Robert Sellers to receive the 2023 James S. Jackson Distinguished Career Award for Diversity Scholarship
The award is given biennially to a senior faculty member who has made significant contributions to understanding diversity, equity, and inclusion while addressing disparities in contemporary society.

Robert Sellers, the Charles D. Moody Collegiate Professor of Psychology, has been named the recipient of the 2023 James S. Jackson Distinguished Career Award for Diversity Scholarship, reports The University Record. The award is jointly administered by the Office of Diversity, Equity and Inclusion and the National Center for Institutional Diversity.

“Dr.
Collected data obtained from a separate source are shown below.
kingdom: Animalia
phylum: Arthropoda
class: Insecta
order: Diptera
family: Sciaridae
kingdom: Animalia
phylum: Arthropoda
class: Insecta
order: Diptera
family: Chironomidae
Sellers’ body of work on the life experiences of African Americans has offered new theoretical lenses and cutting-edge empirical research methods on race and identity processes across multiple fields and disciplines,” said Laurie McCauley, provost and executive vice president for academic affairs.
“He also exemplifies the spirit of the award through his mentoring and creation of research training structures for generations of students and early career scholars who have gone on to be faculty and academic and intellectual leaders across the country.”
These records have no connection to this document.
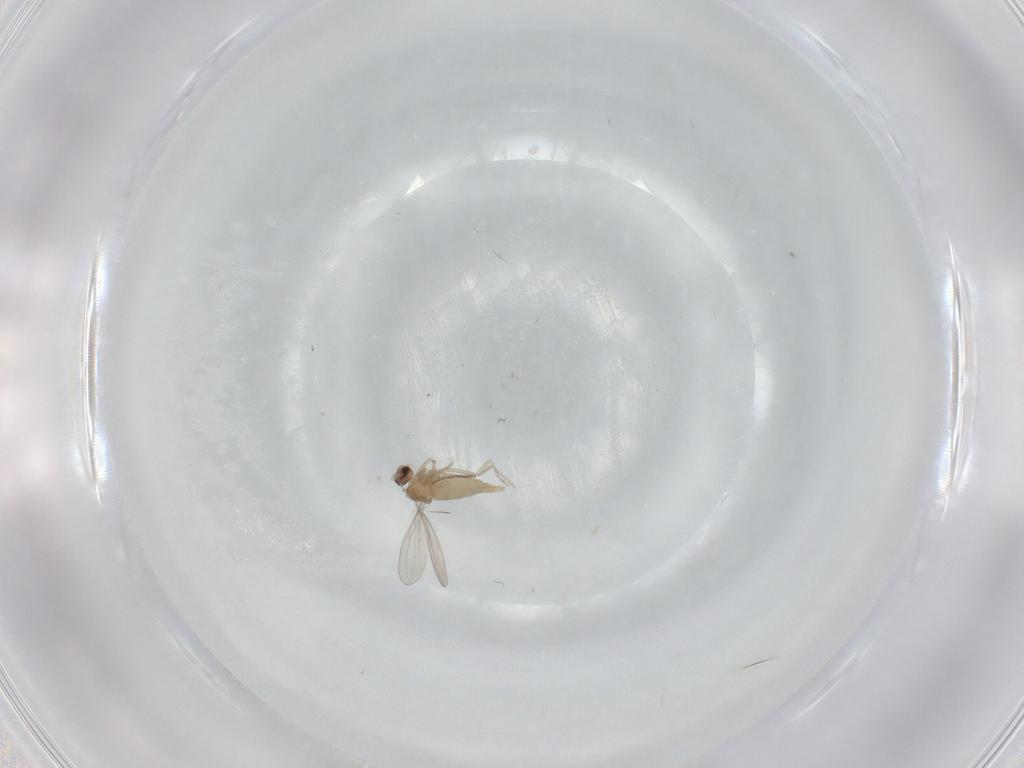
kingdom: Animalia
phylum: Arthropoda
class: Insecta
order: Diptera
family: Cecidomyiidae
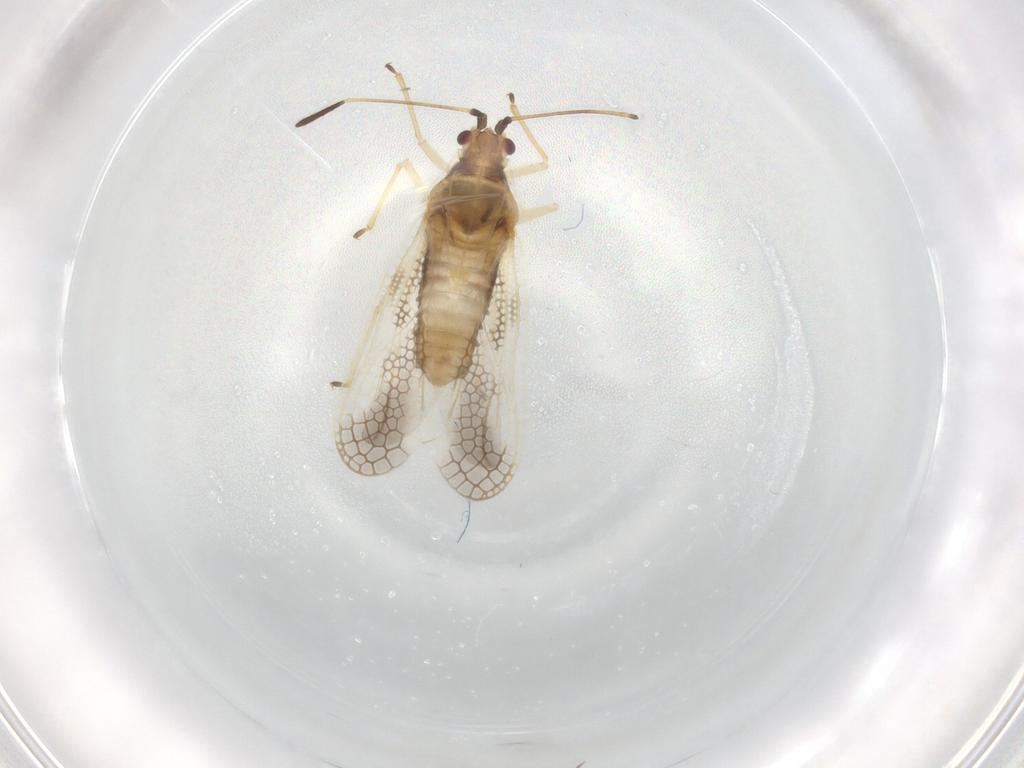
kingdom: Animalia
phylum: Arthropoda
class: Insecta
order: Hemiptera
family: Tingidae
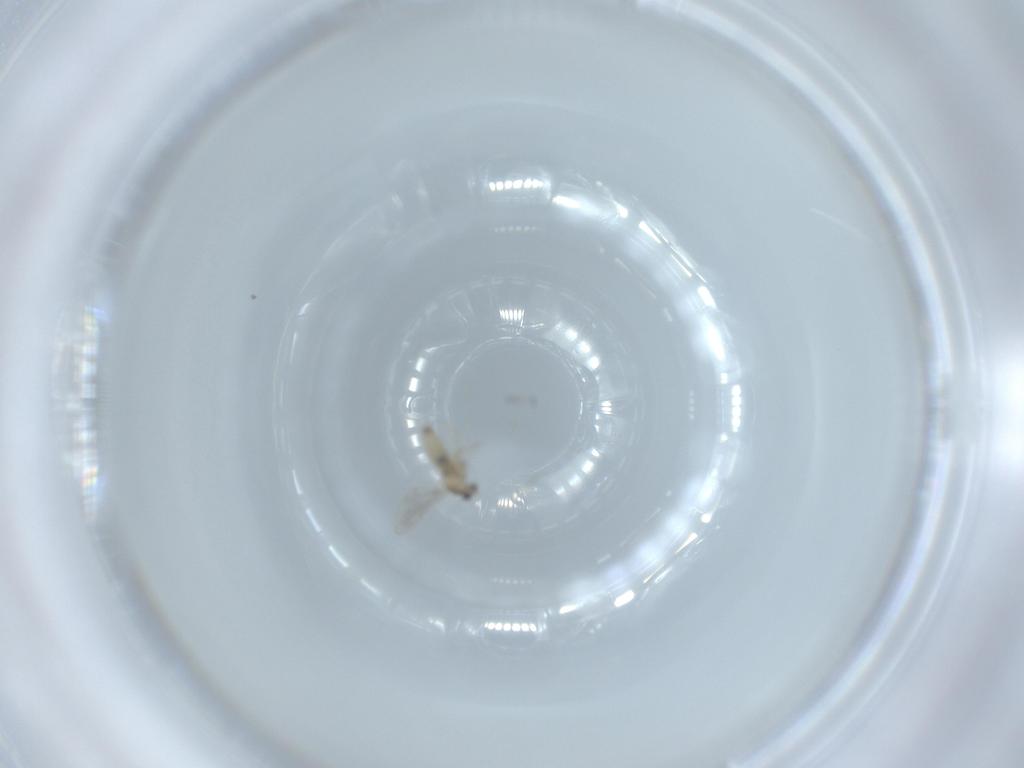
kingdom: Animalia
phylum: Arthropoda
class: Insecta
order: Diptera
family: Cecidomyiidae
Sellers is a professor of psychology in LSA and professor of education in the Marsal Family School of Education. His research has focused on the role of race in African Americans’ psychological lives. He and his students have developed a conceptual and empirical model of African American racial identity.
He also has investigated the processes by which African American parents transmit messages about race to their children, as well as how African Americans suffer from, and often cope with, racial discrimination. Sellers co-founded the Center for the Study of Black Youth in Context.
“Having been a former student and knowing the enormity of James Jackson’s tremendous legacy as a scholar, teacher, administrator, innovator and person, I am beyond humbled to receive this award in his name,” Sellers said.